A rental property ROI calculator helps real estate investors evaluate whether a property will generate meaningful returns. By analyzing purchase price, rental income, expenses, and financing, you can compare properties and make data-driven investment decisions.

How to Use This Calculator

  1. Enter the purchase price and your down payment amount.
  2. Enter the expected monthly rent and all monthly expenses (mortgage, taxes, insurance, maintenance, vacancy).
  3. Enter the loan interest rate and term if financing.
  4. Click Calculate to see cash flow, cap rate, and cash-on-cash return.

What This Calculator Measures

  • Monthly cash flow — Rent income minus all monthly expenses including the mortgage payment.
  • Cash-on-cash ROI — Annual cash flow divided by total cash invested (down payment + closing costs).
  • Cap rate — Net Operating Income (NOI) divided by purchase price, expressed as a percentage.
  • NOI — Gross rent minus operating expenses (excluding mortgage payments).

Formula or Logic

NOI = Annual Gross Rent − Annual Operating Expenses (excluding debt service)

Cap Rate = (NOI ÷ Purchase Price) × 100

Cash-on-Cash ROI = (Annual Cash Flow ÷ Total Cash Invested) × 100

Example Calculations

Example 1: Purchase price $250,000, down payment $50,000, rent $2,000/month, expenses $1,400/month (incl. mortgage). Annual cash flow = $7,200. Cash-on-cash = 14.4%.

Example 2: $400,000 property, $80,000 down, NOI = $18,000/year. Cap rate = 4.5%. Annual cash flow after $15,600 debt service = $2,400. Cash-on-cash = 3%.

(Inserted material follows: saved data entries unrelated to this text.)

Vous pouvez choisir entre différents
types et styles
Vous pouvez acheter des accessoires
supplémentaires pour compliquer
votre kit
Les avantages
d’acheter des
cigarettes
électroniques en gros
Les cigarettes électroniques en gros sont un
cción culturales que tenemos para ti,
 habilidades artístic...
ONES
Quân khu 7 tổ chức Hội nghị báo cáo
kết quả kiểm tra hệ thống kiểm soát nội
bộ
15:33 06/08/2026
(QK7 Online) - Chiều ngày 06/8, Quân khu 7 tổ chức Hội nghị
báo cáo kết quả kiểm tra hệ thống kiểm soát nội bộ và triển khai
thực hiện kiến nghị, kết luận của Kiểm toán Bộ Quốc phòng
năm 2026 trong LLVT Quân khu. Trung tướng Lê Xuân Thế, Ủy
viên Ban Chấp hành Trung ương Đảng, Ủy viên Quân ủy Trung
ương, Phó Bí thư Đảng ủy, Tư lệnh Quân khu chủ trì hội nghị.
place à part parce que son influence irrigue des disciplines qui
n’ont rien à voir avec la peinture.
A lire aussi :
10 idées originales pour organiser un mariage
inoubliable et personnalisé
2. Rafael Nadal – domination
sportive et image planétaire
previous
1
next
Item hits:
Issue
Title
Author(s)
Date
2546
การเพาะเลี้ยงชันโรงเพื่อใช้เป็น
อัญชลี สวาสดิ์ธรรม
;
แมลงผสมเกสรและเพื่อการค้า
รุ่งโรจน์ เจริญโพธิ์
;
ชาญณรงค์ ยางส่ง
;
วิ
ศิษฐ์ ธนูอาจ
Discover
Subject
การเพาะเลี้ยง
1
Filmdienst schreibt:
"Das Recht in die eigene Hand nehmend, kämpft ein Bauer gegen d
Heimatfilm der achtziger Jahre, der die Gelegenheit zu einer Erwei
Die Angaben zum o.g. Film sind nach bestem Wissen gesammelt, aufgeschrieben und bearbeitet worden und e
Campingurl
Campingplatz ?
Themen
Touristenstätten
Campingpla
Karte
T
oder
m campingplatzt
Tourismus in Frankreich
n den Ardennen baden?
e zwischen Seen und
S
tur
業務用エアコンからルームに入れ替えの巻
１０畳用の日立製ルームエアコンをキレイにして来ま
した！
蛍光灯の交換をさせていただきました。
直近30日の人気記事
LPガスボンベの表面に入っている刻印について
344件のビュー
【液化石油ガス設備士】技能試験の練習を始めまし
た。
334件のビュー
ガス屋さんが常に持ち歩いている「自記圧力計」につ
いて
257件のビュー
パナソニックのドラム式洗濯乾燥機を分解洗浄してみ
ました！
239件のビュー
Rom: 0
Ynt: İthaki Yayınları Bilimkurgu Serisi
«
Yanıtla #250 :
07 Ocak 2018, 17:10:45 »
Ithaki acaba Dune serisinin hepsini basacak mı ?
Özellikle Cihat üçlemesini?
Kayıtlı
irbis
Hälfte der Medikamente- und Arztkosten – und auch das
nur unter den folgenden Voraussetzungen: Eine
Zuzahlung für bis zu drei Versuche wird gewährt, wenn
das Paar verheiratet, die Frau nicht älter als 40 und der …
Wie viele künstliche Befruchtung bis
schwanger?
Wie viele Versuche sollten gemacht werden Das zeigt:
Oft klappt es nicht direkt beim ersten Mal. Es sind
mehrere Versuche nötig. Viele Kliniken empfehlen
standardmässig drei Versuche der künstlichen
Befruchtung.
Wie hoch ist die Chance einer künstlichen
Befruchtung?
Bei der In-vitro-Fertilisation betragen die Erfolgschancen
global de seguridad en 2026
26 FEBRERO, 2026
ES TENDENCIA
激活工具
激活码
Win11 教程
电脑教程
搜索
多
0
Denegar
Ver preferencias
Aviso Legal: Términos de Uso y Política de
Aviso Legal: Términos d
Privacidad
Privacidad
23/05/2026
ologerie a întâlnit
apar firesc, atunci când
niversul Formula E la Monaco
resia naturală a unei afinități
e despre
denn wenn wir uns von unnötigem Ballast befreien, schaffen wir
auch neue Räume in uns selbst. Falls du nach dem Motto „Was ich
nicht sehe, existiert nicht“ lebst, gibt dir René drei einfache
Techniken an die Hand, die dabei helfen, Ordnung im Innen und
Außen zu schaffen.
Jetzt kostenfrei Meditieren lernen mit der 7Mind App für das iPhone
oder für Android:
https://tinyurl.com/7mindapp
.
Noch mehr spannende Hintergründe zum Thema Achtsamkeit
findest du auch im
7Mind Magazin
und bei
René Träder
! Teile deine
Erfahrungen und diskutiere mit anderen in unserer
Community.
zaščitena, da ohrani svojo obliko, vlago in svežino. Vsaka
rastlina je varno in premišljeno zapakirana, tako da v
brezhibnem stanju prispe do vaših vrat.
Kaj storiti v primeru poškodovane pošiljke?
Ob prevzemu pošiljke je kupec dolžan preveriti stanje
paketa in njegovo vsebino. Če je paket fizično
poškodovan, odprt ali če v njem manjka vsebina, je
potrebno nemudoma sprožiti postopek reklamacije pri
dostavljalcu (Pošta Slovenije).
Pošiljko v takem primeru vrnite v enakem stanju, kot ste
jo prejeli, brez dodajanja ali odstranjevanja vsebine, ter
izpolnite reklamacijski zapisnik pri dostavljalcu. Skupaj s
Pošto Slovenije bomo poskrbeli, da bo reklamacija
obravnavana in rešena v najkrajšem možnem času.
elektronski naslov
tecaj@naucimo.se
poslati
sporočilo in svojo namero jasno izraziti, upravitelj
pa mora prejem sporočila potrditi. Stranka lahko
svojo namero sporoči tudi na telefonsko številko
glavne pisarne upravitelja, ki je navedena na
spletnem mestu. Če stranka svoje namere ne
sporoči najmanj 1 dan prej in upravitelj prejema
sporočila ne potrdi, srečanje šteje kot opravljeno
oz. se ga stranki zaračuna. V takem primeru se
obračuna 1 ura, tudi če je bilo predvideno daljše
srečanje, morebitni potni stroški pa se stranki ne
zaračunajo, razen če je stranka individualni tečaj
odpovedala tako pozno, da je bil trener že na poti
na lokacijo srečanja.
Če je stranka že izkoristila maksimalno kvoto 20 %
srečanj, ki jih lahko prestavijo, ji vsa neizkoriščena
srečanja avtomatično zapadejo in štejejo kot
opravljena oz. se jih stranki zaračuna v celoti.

Understanding Your Results

A cap rate of 5–8% is generally considered healthy in most US markets. Cash-on-cash returns above 8% are attractive for leveraged rentals. Negative cash flow may still be acceptable if strong appreciation is expected.

Common Mistakes to Avoid

  • Underestimating vacancy rate — a common rule of thumb is 5–8% of annual rent.
  • Forgetting maintenance and capital expenditure reserves (budget 1% of property value per year).
  • Ignoring property management fees if you plan to hire a manager (typically 8–12% of rent).
  • Using optimistic rent projections instead of current market comparable rents.